* **EXERCISE GOAL**: Every line with "return" in it should be copied from the data.

* **THE DATA**:
□ □ □ □

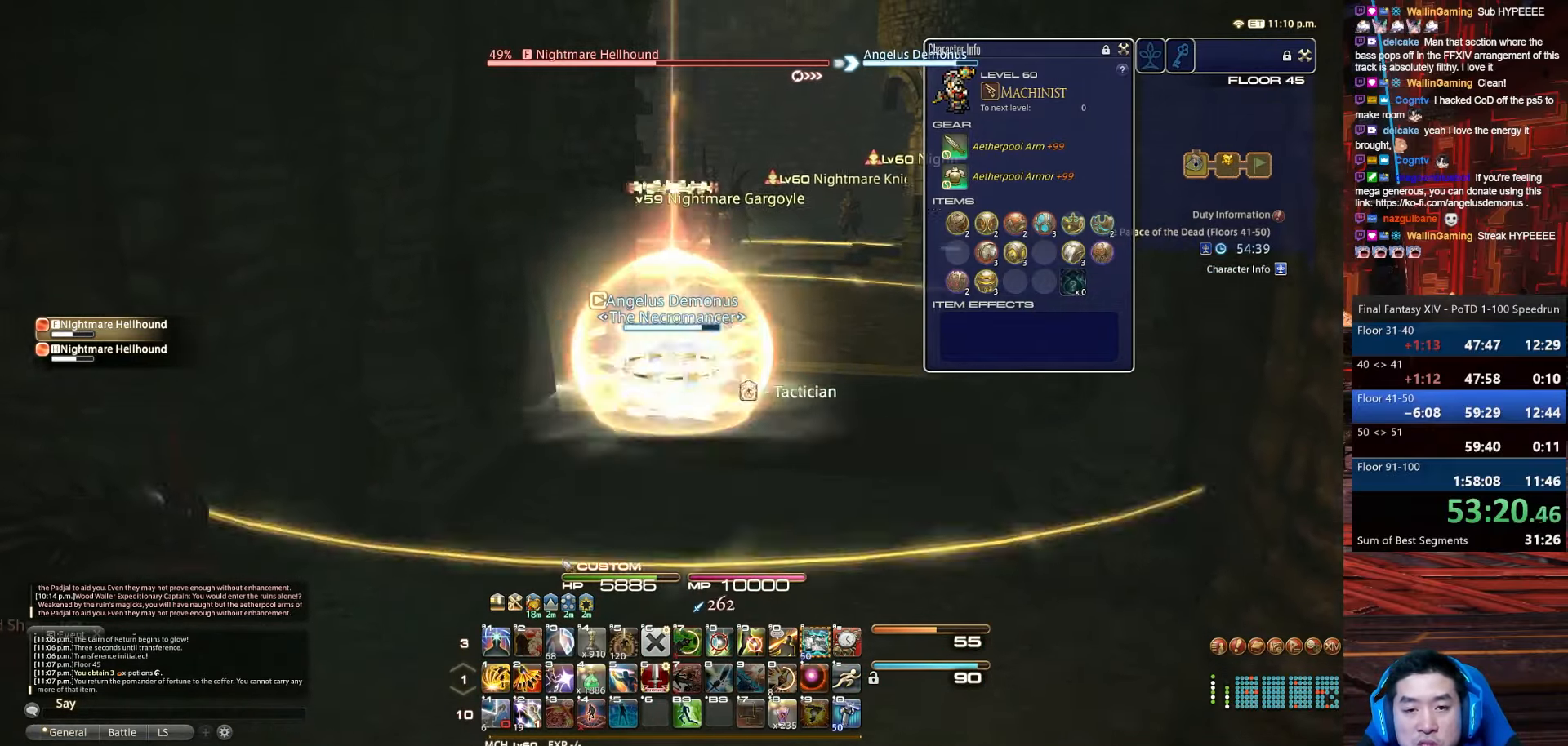
{"keys": ["4", "alt_r", "w"], "events": [[34, "4", "down"]]}
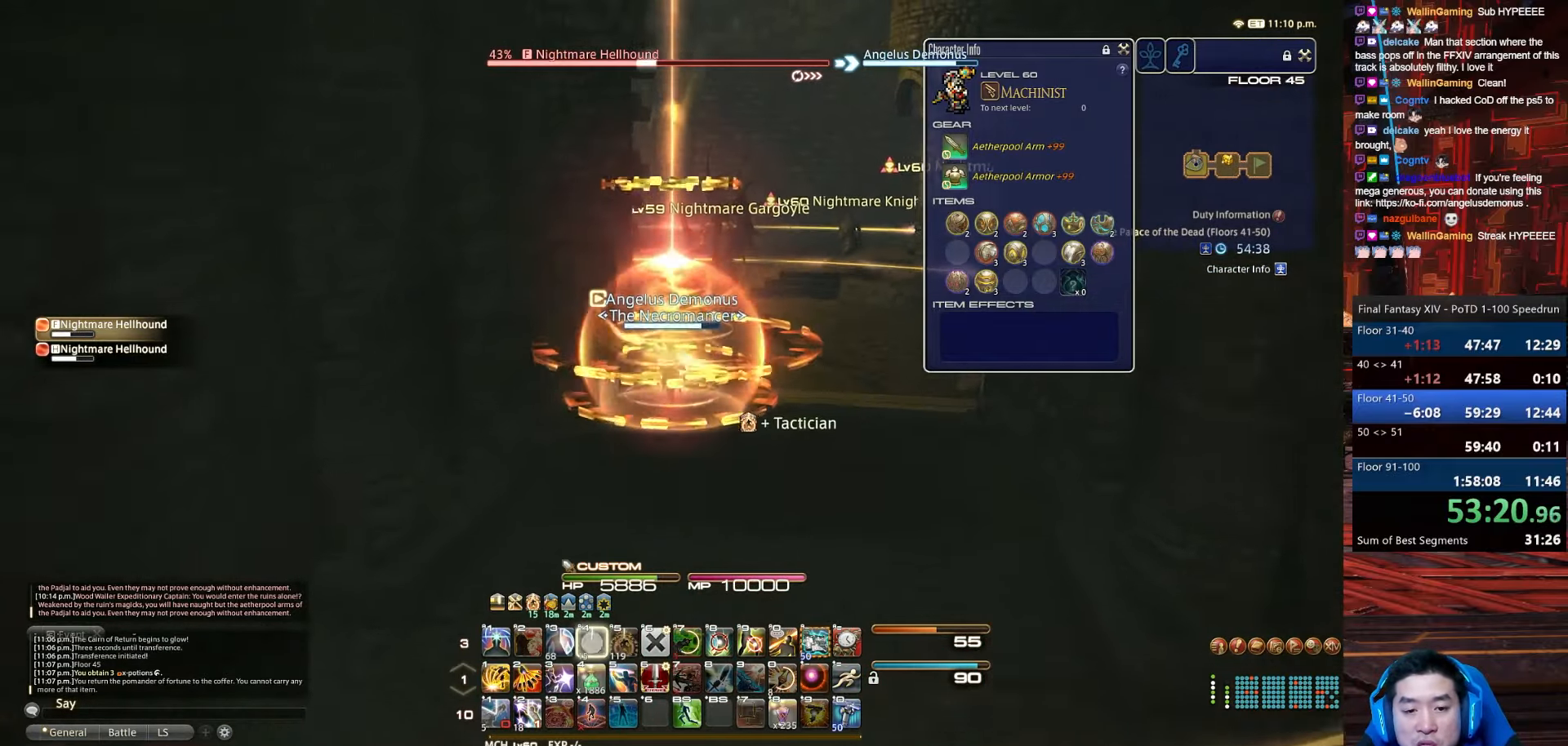
{"keys": ["d", "return", "tab", "w"], "events": [[33, "d", "down"], [33, "lbracket", "down"], [166, "4", "up"], [200, "tab", "down"], [267, "alt_r", "up"], [300, "return", "down"], [400, "lbracket", "up"]]}
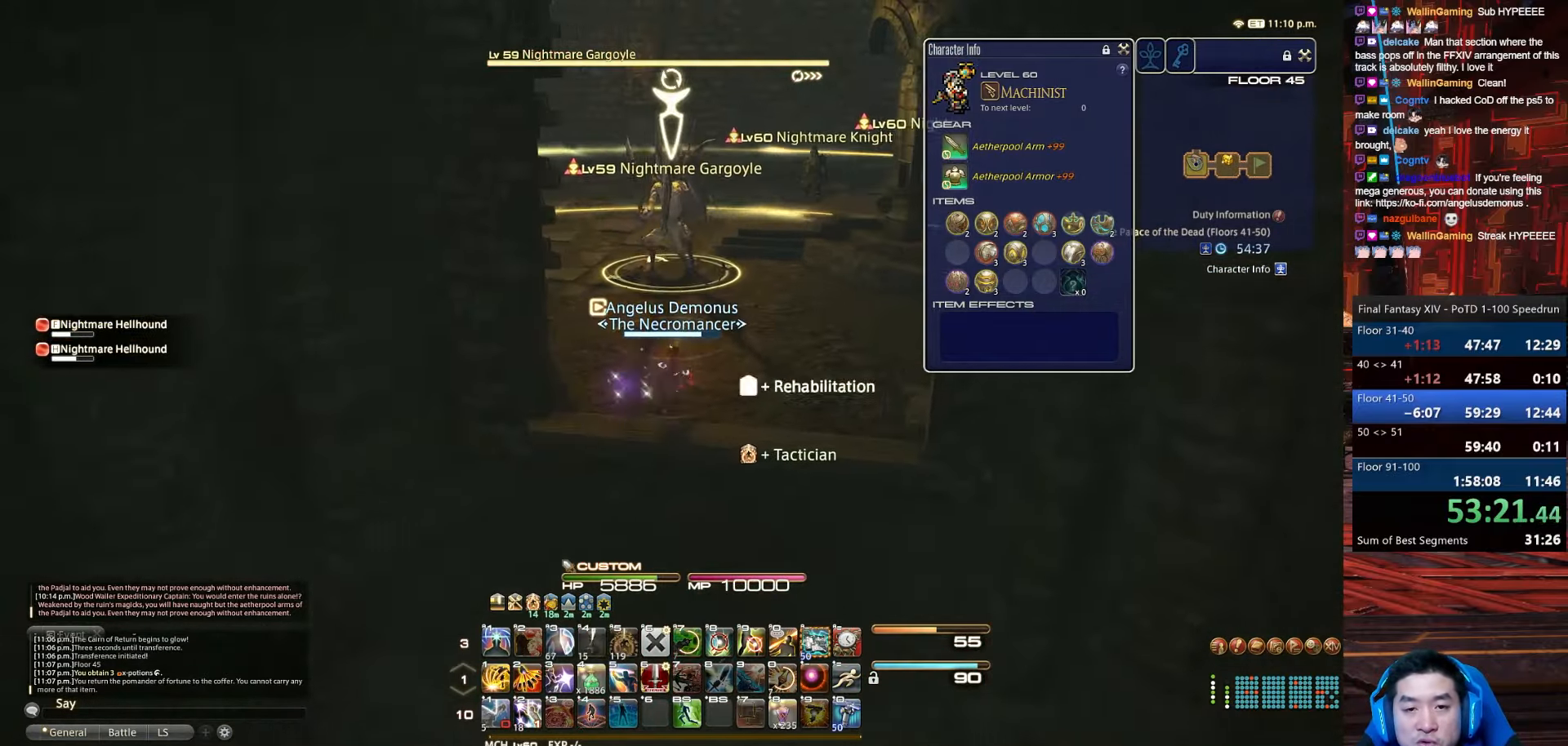
{"keys": ["1", "d", "rbracket", "w"], "events": [[34, "1", "down"], [34, "tab", "up"], [167, "return", "up"], [234, "rbracket", "down"]]}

□ □ □ □

* **RESULT FOR THIS EXERCISE**:
{"keys": ["d", "return", "tab", "w"], "events": [[33, "d", "down"], [33, "lbracket", "down"], [166, "4", "up"], [200, "tab", "down"], [267, "alt_r", "up"], [300, "return", "down"], [400, "lbracket", "up"]]}
{"keys": ["1", "d", "rbracket", "w"], "events": [[34, "1", "down"], [34, "tab", "up"], [167, "return", "up"], [234, "rbracket", "down"]]}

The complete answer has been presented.